L'IA democratizza la prototipazione, i designer devono spostarsi sul giudizio
Un designer veterano con quasi trent'anni di esperienza sostiene che la capacità dei non designer di creare prototipi generati dall'IA sia uno sviluppo positivo, poiché costringe la professione del design ad andare oltre il suo monopolio sulla produzione di artefatti. L'autore nota che i dirigenti senior ora portano prototipi creati dall'IA alle riunioni, minando i ruoli tradizionali del design. Tuttavia, sostiene che il vero valore del design è sempre stato il giudizio—sapere cosa non costruire—non la capacità di visualizzare idee. L'articolo traccia l'evoluzione da Flash a Figma e l'ascesa dei bootcamp e dei designfluencer, osservando che i sopravvissuti ai cambiamenti degli strumenti sono quelli con il miglior giudizio.
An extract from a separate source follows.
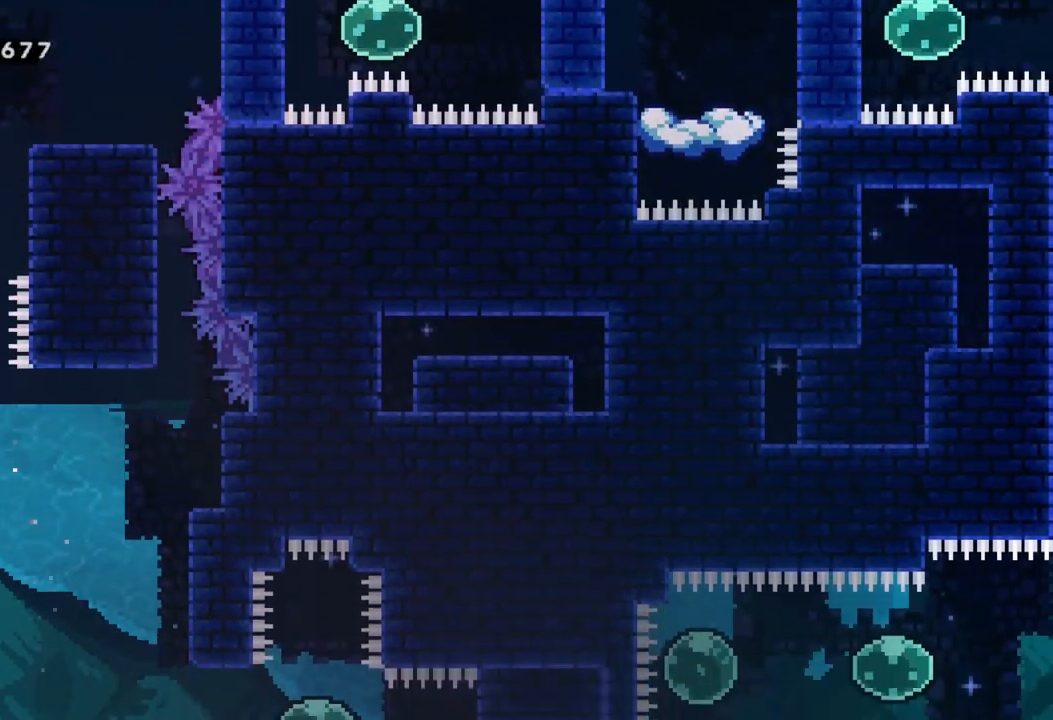
{"buttons": ["A"], "left_stick": "center", "events": [[267, "A", "down"]]}
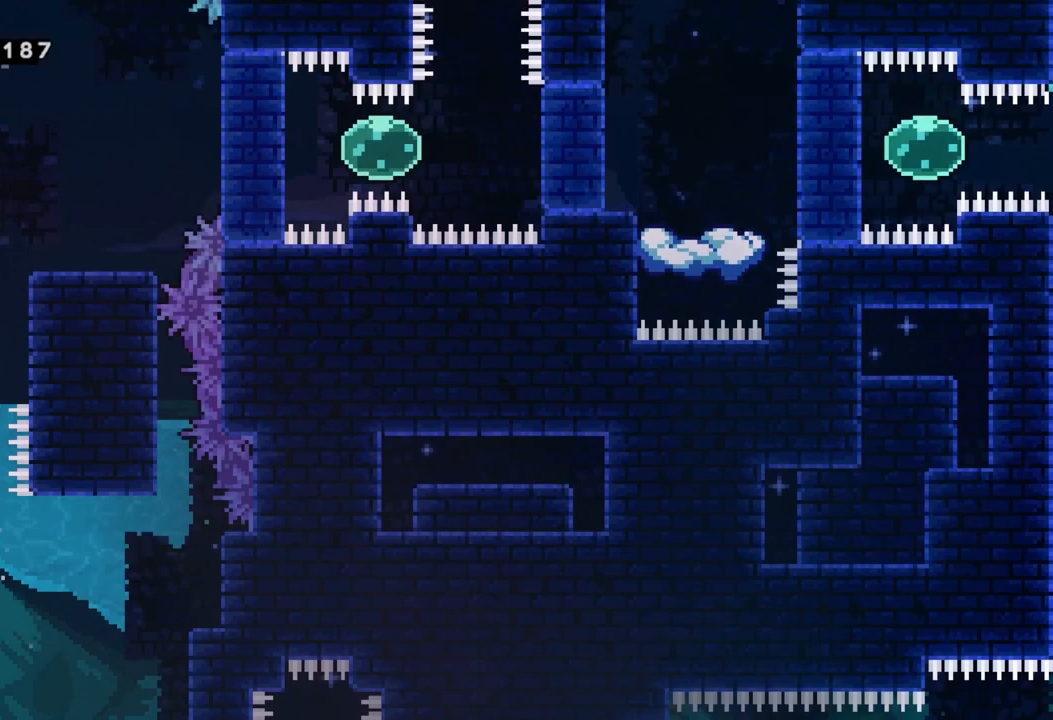
{"buttons": [], "left_stick": "center", "events": [[33, "left_stick", "up-right"], [117, "X", "down"], [200, "A", "up"], [400, "X", "up"], [483, "left_stick", "center"]]}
Con l'IA che rende la produzione economica, la penalità per un cattivo giudizio diventa più severa nel tempo. L'autore conclude che i designer esperti sono necessari per identificare certezze premature e soluzioni imperfette, e che l'artefatto non è mai stato il nucleo del lavoro di design.
Fatti principali
- Un dirigente senior ha portato prototipi creati dall'IA a una riunione, frustrando un designer esperto.
- L'autore ha quasi trent'anni di esperienza nel design di prodotti digitali.
- L'autore ha vissuto la morte di Flash e le transizioni da Photoshop a Sketch a Figma.
- I bootcamp e l'era dei designfluencer sono citati come precedenti perturbazioni.
- L'autore sostiene che il valore del design ora si basa sul giudizio, non sulla produzione di artefatti.
- L'IA rende più facile la certezza prematura e dà alle idee mediocri una presentazione migliore.
- L'articolo afferma che l'artefatto è sempre stato il residuo visibile del lavoro, non il lavoro stesso.
- L'autore è ottimista sul fatto che l'IA permetterà ai designer di concentrarsi sul fatto che una cosa debba esistere.